Distribution buy (the "draw a curve" trade)
This is the new primitive. The trader specifies a Gaussian (μ, σ) over a continuous range [a, b] divided into N bins. The system computes weights Wⱼ for each bin from the Normal PDF, then buys all N outcomes simultaneously in proportion to those weights.
Step 1: bin discretization
The center of bin j (zero-indexed) is:
centerⱼ = a + (2j+1)(b − a) / (2N)
The standardized z-score is:
zⱼ = (centerⱼ − μ) / σ
The unnormalized weight is the Normal PDF evaluated at zⱼ:
wⱼ = exp(−zⱼ² / 2)
Bins where |zⱼ| > 5 are clipped to weight 0. Then weights are scaled so they sum to a fixed integer S = 10⁹ (the protocol's fixed-point scale):
Wⱼ = wⱼ · S / Σ wⱼ
This gives an integer weight vector W with Σ Wⱼ = S - no floating point on-chain.
Step 2: solve for the trade size
Given total spend c, the protocol moves along the hypersphere from k to k' = k + c while distributing the trade across all bins in proportion to W. Define:
XW = Σⱼ xⱼ Wⱼ
W² = Σⱼ Wⱼ²
Solve the quadratic that comes from the L₂ invariant for the scalar λ:
λ = √(XW² + W²·(k'² − k²)) − XW
Tokens received per bin:
tokens_outⱼ = λ · Wⱼ / W²
The bin nearest the trader's μ gets the largest slice; bins in the tails get less.

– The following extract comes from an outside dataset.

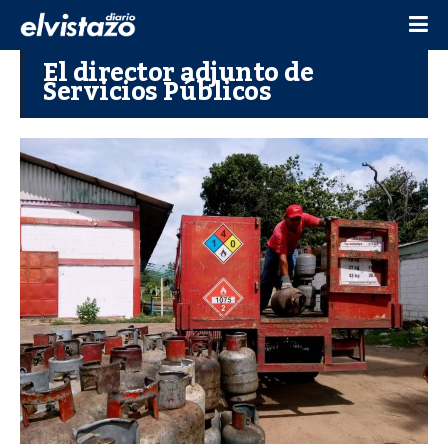
El director adjunto de
Servicios Públicos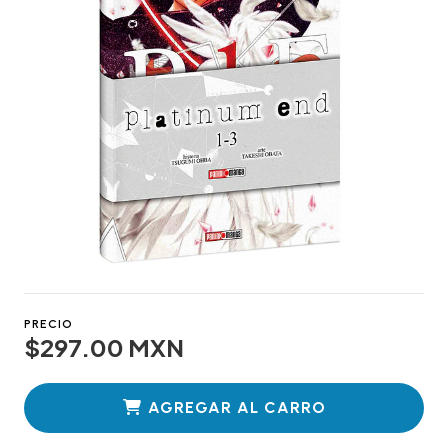
PRECIO
$297.00 MXN
AGREGAR AL CARRO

After the trade, the new state x'ⱼ = xⱼ + tokens_outⱼ lies exactly on the new hypersphere of radius k', preserving the invariant.
The full derivation of λ from the hypersphere constraint is in Appendix A of the math model.
Distribution sell
The trader returns T total tokens, allocated across bins in proportion to the same weight vector W:
tⱼ = T · Wⱼ / S
Capped at the trader's actual holding in each bin (tⱼ ← min(tⱼ, holdingⱼ)).

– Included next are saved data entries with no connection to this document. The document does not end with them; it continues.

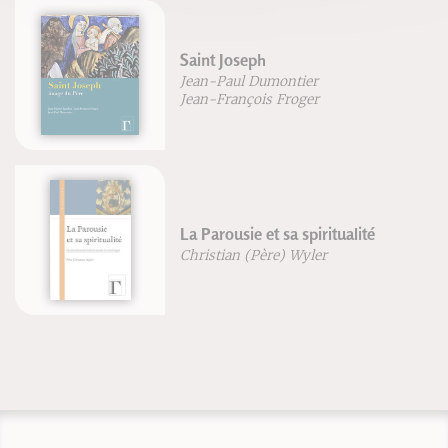
Saint Joseph
Jean-Paul Dumontier
Jean-François Froger
La Parousie et sa spiritualité
Christian (Père) Wyler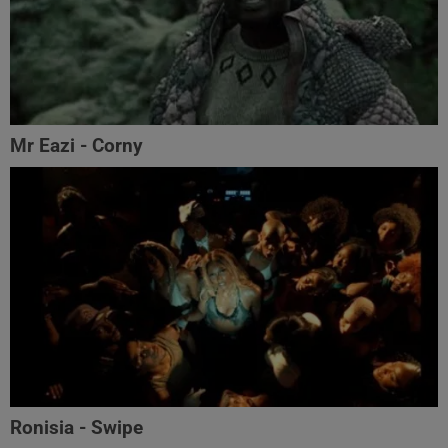
Mr Eazi - Corny
Ronisia - Swipe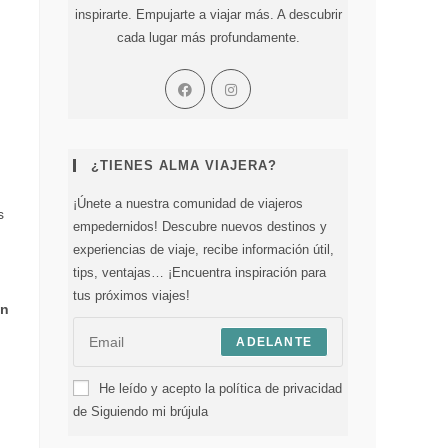
inspirarte. Empujarte a viajar más. A descubrir
cada lugar más profundamente.
¿TIENES ALMA VIAJERA?
¡Únete a nuestra comunidad de viajeros
s
empedernidos! Descubre nuevos destinos y
experiencias de viaje, recibe información útil,
tips, ventajas… ¡Encuentra inspiración para
tus próximos viajes!
un
ADELANTE
He leído y acepto la política de privacidad
de Siguiendo mi brújula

The new AMM state and refunded collateral:
x'ⱼ = xⱼ − tⱼ
k' = √(Σⱼ x'ⱼ²)
collateral_out = k − k'
Sanity check: invariant preserved
After every trade:
Σ x'ⱼ² = k'² (within INVARIANT_TOL = 256, see Constants)
A small slack of 256 absorbs rounding error from integer arithmetic. Trades that would exceed this slack revert.
Round-trip cost
Two trade fees of 30 bps each plus AMM slippage means a round-trip (buy + sell) costs at least 60 bps. This creates a natural bid-ask spread without an order book.
Where this is implemented
Closed-form solutions for all three operations live in the on-chain Rust program. The frontend uses the same formulas in TypeScript for the bet preview. Both sides use u64/u128 integer arithmetic - no floating point.